Once GroES is released the polypeptide chain is released and it binds to another GroEL-GroES
complex to repeat the cycle.
• Native state is reached after multiple binding and release of GroEL-GroES complex.
• What happens to the polypeptide chain inside the closed cis-cavity?
• Two models were proposed.
• Unfolded or incorrectly folded proteins are recognized by hydrophobic areas.
• It bound to hydrophobic regions inside the GroEL cavity.
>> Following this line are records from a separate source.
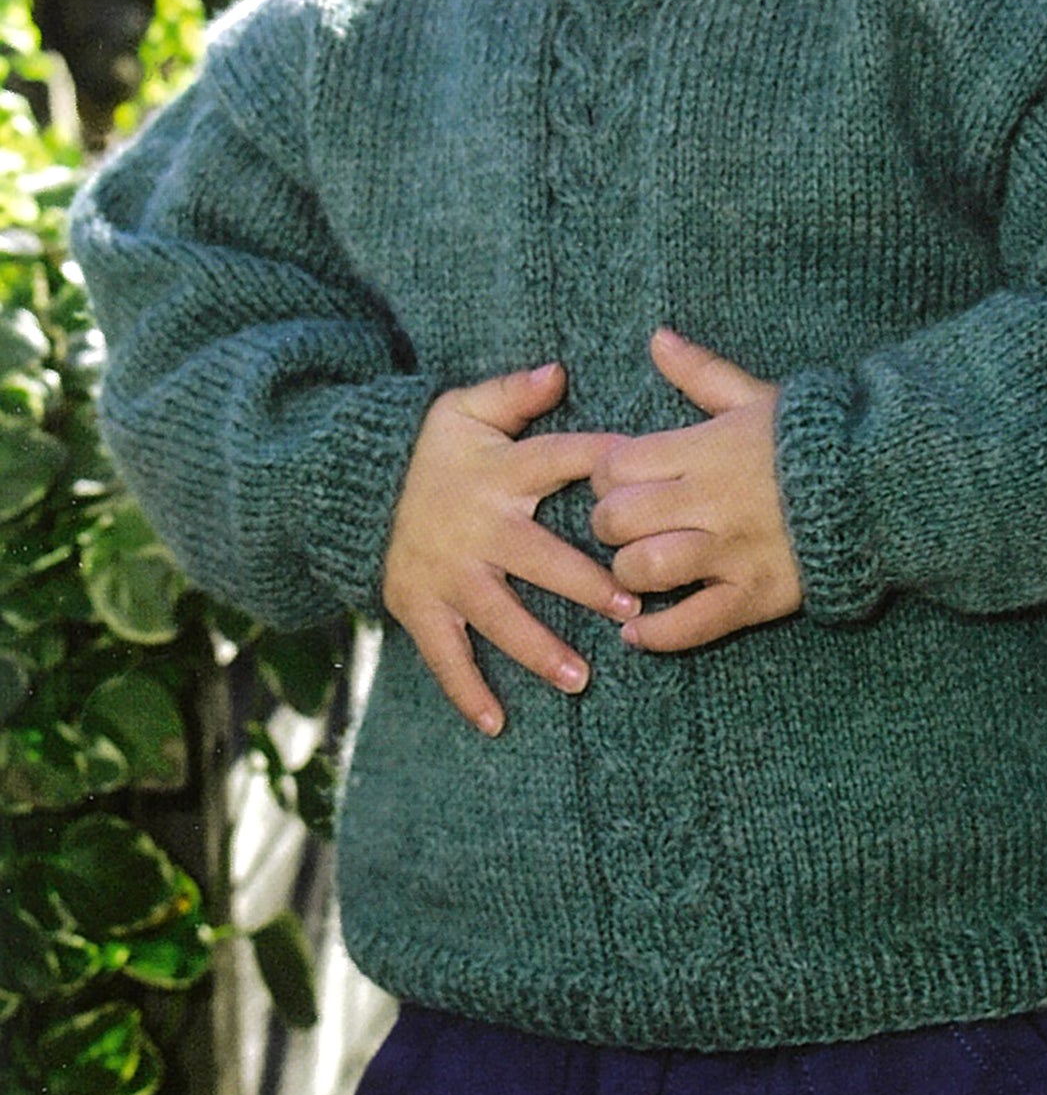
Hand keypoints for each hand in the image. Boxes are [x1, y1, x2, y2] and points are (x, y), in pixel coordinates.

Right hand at [383, 361, 638, 734]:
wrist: (348, 488)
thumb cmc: (428, 450)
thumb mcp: (463, 409)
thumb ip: (513, 393)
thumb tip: (560, 370)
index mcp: (499, 472)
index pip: (560, 462)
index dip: (603, 467)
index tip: (650, 488)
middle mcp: (478, 526)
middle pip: (539, 558)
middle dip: (586, 584)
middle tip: (631, 607)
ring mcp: (448, 573)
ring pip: (500, 616)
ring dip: (539, 649)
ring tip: (581, 677)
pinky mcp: (420, 607)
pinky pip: (445, 656)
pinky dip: (467, 691)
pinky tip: (496, 723)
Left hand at [589, 329, 801, 652]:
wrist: (882, 486)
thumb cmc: (815, 439)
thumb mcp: (756, 397)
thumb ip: (701, 372)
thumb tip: (657, 338)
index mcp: (706, 450)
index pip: (615, 465)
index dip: (606, 474)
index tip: (620, 479)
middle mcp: (711, 501)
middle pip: (618, 519)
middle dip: (608, 524)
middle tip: (624, 524)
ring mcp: (731, 552)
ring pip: (645, 569)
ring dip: (629, 573)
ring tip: (637, 567)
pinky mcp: (754, 596)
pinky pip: (690, 625)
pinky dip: (656, 634)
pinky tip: (637, 631)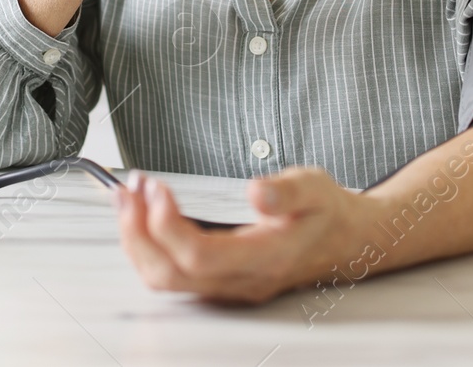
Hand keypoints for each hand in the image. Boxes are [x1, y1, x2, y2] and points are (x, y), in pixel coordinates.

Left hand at [112, 167, 377, 303]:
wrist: (345, 241)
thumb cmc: (325, 212)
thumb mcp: (315, 187)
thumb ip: (287, 191)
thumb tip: (256, 192)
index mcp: (266, 257)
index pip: (201, 255)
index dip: (167, 223)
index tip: (156, 186)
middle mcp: (242, 281)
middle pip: (170, 273)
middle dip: (138, 230)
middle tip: (129, 187)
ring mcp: (228, 286)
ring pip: (164, 279)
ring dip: (136, 238)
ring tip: (127, 197)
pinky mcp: (218, 281)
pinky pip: (170, 274)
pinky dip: (146, 244)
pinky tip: (141, 214)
• Function of cavity is to unfold unproductive intermediates and eject them to unfolded state into
solution for spontaneous folding.
• Provides another chance to reach the folded state.
• Folding occur within the solvent during jumps of polypeptide between GroEL-GroES
complexes.
• In second model folding occurs inside the cis-cavity of GroEL-GroES
complex either to native or intermediate state.
• Folding occurs in a closed environment.
• Prevents aggregation with other unfolded proteins during the folding
process.
• GroEL-assisted folding of large protein is different.
• Large proteins are too large to fit inside the cavity.
• Assisted folding by Hsp70 does not occur inside a closed cavity.